HbA1C ist der wichtigste Blutwert, um den Verlauf von Typ 2 Diabetes mellitus zu verfolgen. Die Ergebnisse sind im renommierten Fachjournal Diabetes veröffentlicht.

Ein internationales Wissenschaftler-Team hat mit Hilfe der Metaanalyse von genomweiten Assoziationsstudien (GWAs)** 10 Genorte identifiziert, die die HbA1C-Konzentration im Blut beeinflussen. Sechs davon waren bislang nicht mit HbA1C in Verbindung gebracht worden, sieben stehen in Verbindung mit seltenen erblichen Erkrankungen wie Anämien und Störungen beim Speichern von Eisen im Körper*.

Häufig auftretende Varianten beeinflussen die Biologie der roten Blutkörperchen und leisten einen kleinen, aber messbaren Beitrag bei einer Diabetes-Diagnose basierend auf HbA1C, wie das Team nun herausfand.

Die vorliegende Metaanalyse umfasste Daten von fast 50.000 nicht an Diabetes erkrankten Europäern aus 23 GWAs und 8 weiteren Kohorten. Dazu gehörte auch die vom Direktor des Instituts für Epidemiologie am Helmholtz Zentrum München, Prof. Dr. Dr. H.-Erich Wichmann, geleitete Kohorte KORA, kurz für Kooperative Gesundheitsforschung in der Region Augsburg. „Durch die breite Datenbasis konnten wir abschätzen, welchen Effekt die einzelnen SNPs auf die Konzentration von HbA1C haben und wie diese Unterschiede ein Diabetes-Screening beeinflussen würden,“ so Dr. Christian Gieger vom Institut für Epidemiologie des Helmholtz Zentrums München.

Typ 2 Diabetes ist eine Erkrankung des Glukose-Stoffwechsels, bei dem Wirkung und ausreichende Produktion des Hormons Insulin verloren gehen. Die Entstehungsmechanismen der Erkrankung sind nicht vollständig geklärt. Es ist jedoch bekannt, dass die Kombination von genetischen und Lebensstilfaktoren zu Diabetes führt. Allein in Deutschland ist diese Erkrankung derzeit bei mindestens sieben Prozent der Bevölkerung bekannt, das entspricht fast sechs Millionen Menschen. Zudem legen Studien zur Dunkelziffer des Diabetes nahe, dass mehrere Millionen Männer und Frauen in Deutschland an Diabetes leiden, dieser aber noch nicht diagnostiziert und somit unbehandelt ist.

Hintergrund:

* Sauerstoff wird im Körper an Hämoglobin (Hb) gebunden transportiert.
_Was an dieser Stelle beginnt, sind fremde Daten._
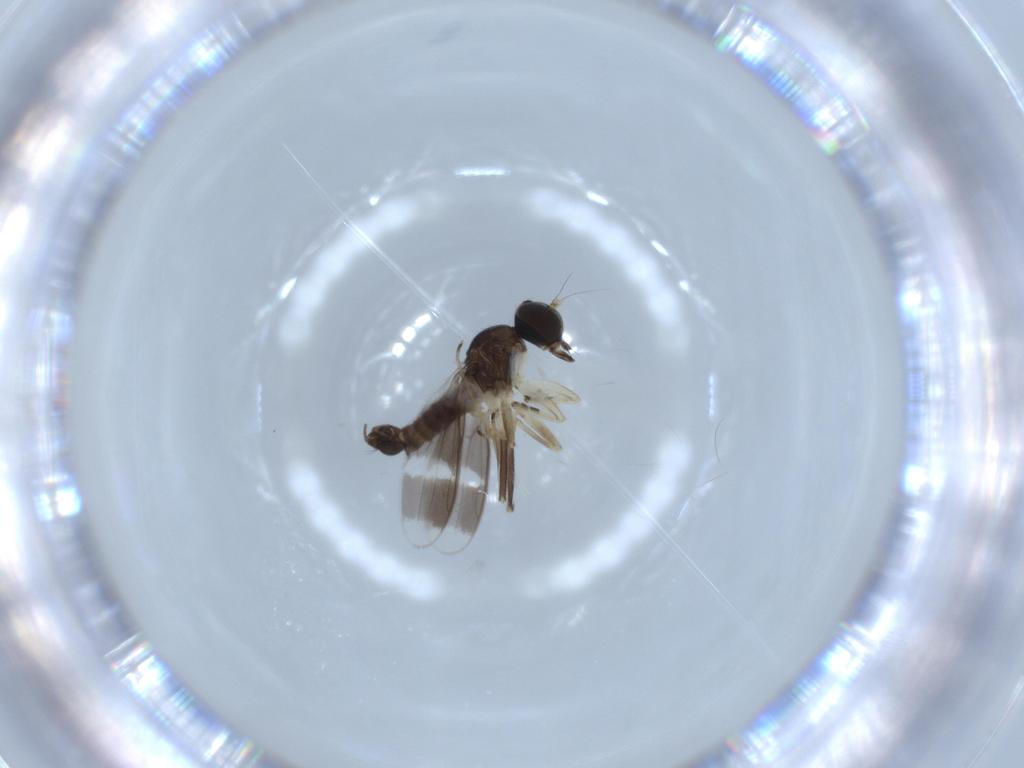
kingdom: Animalia
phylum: Arthropoda
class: Insecta
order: Diptera
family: Hybotidae
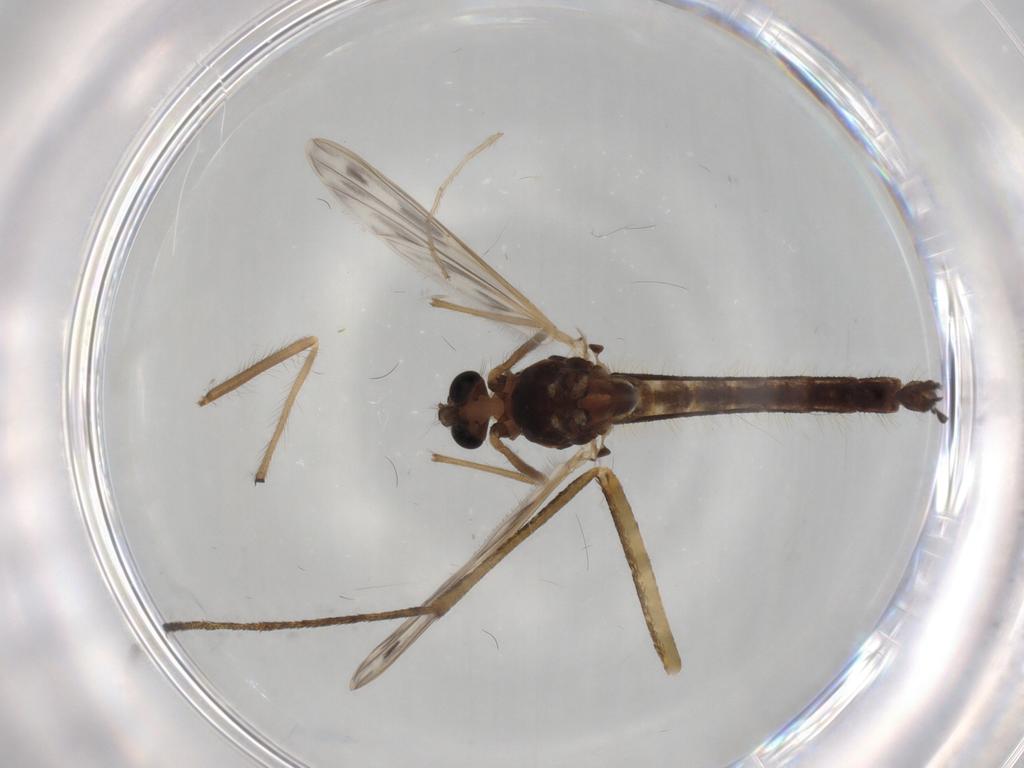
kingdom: Animalia
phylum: Arthropoda
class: Insecta
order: Diptera
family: Chironomidae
Für diese Bindung ist ein zentrales Eisenatom essentiell, das darüber hinaus das Blut rot färbt. Glykosyliertes, d. h. an Glukose gebundenes Hämoglobin (HbA1C) ist ein Maß für den sog. Langzeitblutzucker, ein Durchschnittswert. Er stellt einen der häufigsten Blutwerte für die Diagnose und Verlaufskontrolle von Typ 2-Diabetes mellitus-Erkrankungen dar.

** Genomweite Assoziationsstudien untersuchen an einer Vielzahl von Patienten, an welchen Stellen sich die Erbsubstanz unterscheidet. Variiert nur eine Stelle, so spricht man von Single Nucleotide Polymorphisms (SNPs). Nicht alle SNPs sind gleich häufig in der Bevölkerung verteilt – neben häufigen gibt es auch selten auftretende Variationen.
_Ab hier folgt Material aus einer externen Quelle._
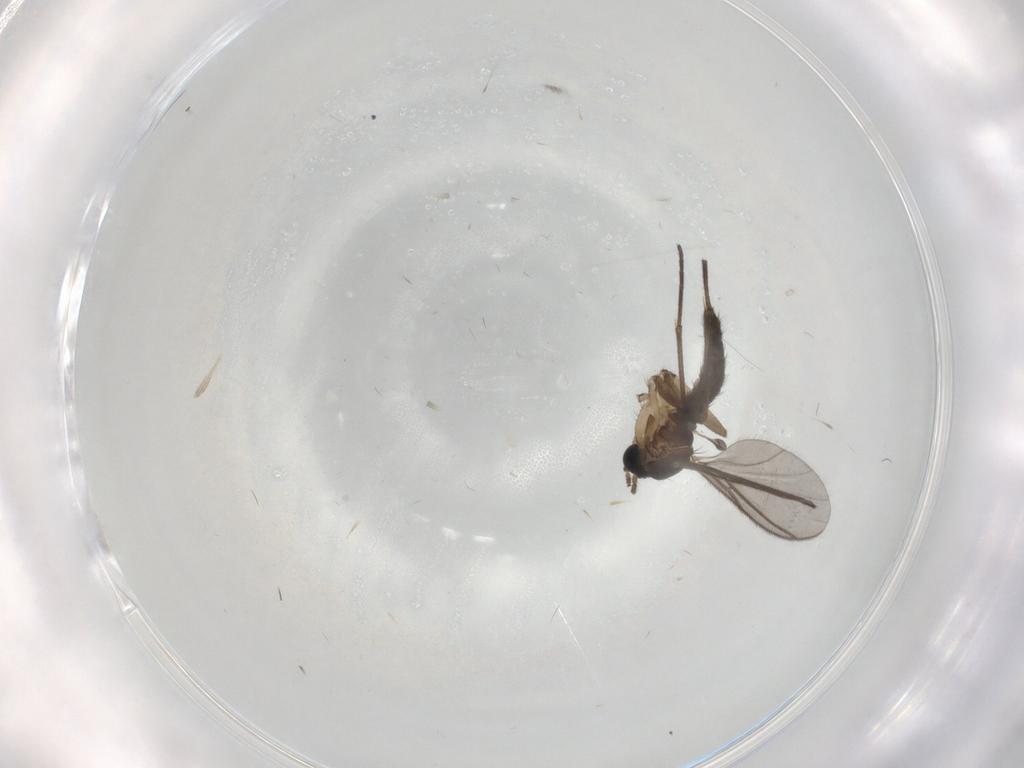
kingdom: Animalia
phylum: Arthropoda
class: Insecta
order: Diptera
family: Sciaridae
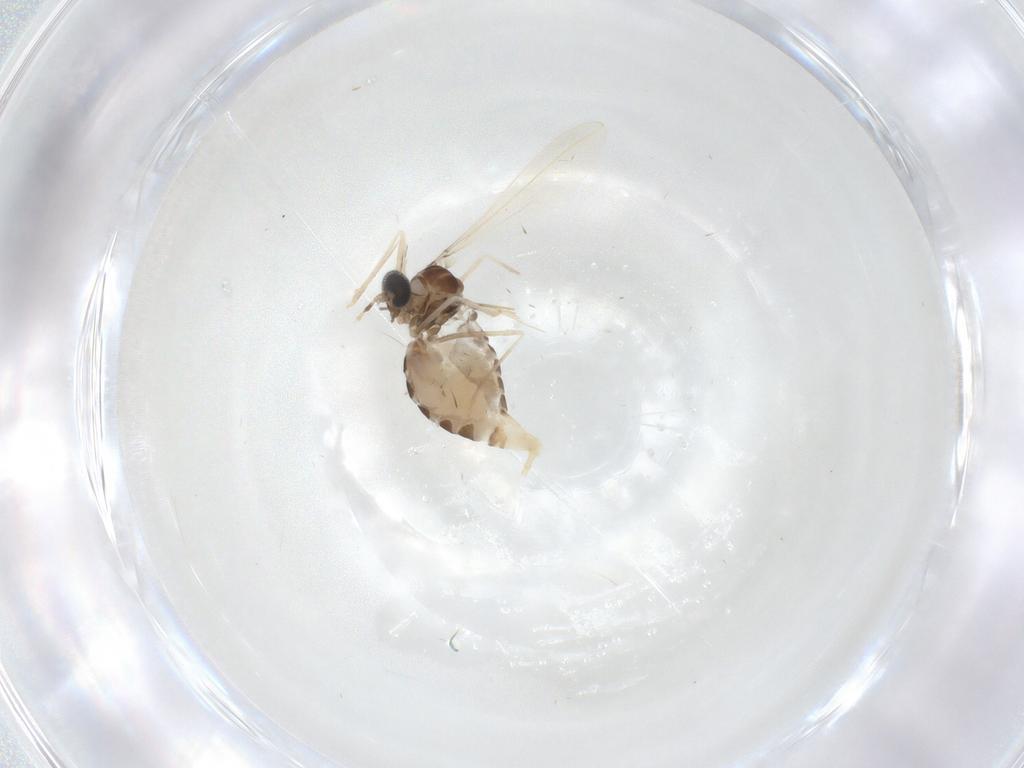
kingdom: Animalia
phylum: Arthropoda
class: Insecta
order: Diptera
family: Cecidomyiidae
Originalpublikation: Soranzo N. et al (2010): Common variants at ten genomic loci influence hemoglobin A1C levels via glycemic and non-glycemic pathways. Diabetes published ahead of print September 21, 2010, doi:10.2337/db10-0502

Weitere Informationen

Das Institut für Epidemiologie des Helmholtz Zentrums München beschäftigt sich mit methodischen Fragen der Quantifizierung kleiner Risiken, mit der Auswirkung von Partikeln und Luftschadstoffen auf die Lunge und auf das Herz-Kreislauf-System sowie der regionalen Verteilung und Entwicklung von Atemwegserkrankungen und Allergien. Ein neuer Schwerpunkt des Instituts ist die molekulare Analyse von komplexen Erkrankungen (z.B. Asthma, Typ 2 Diabetes, Herzinfarkt). Zentrales Ziel ist es, die Rolle von Umwelteinflüssen und genetischen Veranlagungen auf die menschliche Gesundheit mit epidemiologischen Methoden zu untersuchen.

Die Kooperative Gesundheitsforschung in der Region Augsburg (KORA), unter der Leitung von Prof. Dr. H.-Erich Wichmann, stellt eine Untersuchungs-Plattform für bevölkerungsbasierte Gesundheitsforschung in Epidemiologie, Gesundheitsökonomie und Versorgungsforschung dar. KORA ist ein Netzwerk von bevölkerungsrepräsentativen Surveys und darauf aufbauenden Follow-up-Studien. Weitere Informationen: http://www.helmholtz-muenchen.de/kora

Das Helmholtz Zentrum München ist das deutsche Forschungszentrum für Gesundheit und Umwelt. Als führendes Zentrum mit der Ausrichtung auf Environmental Health erforscht es chronische und komplexe Krankheiten, die aus dem Zusammenwirken von Umweltfaktoren und individueller genetischer Disposition entstehen. Das Helmholtz Zentrum München beschäftigt rund 1.800 Mitarbeiterinnen und Mitarbeiter. Der Hauptsitz des Zentrums liegt in Neuherberg im Norden Münchens auf einem 50 Hektar großen Forschungscampus. Das Helmholtz Zentrum München gehört der größten deutschen Wissenschaftsorganisation, der Helmholtz-Gemeinschaft an, in der sich 16 naturwissenschaftlich-technische und medizinisch-biologische Forschungszentren mit etwa 30.000 Beschäftigten zusammengeschlossen haben.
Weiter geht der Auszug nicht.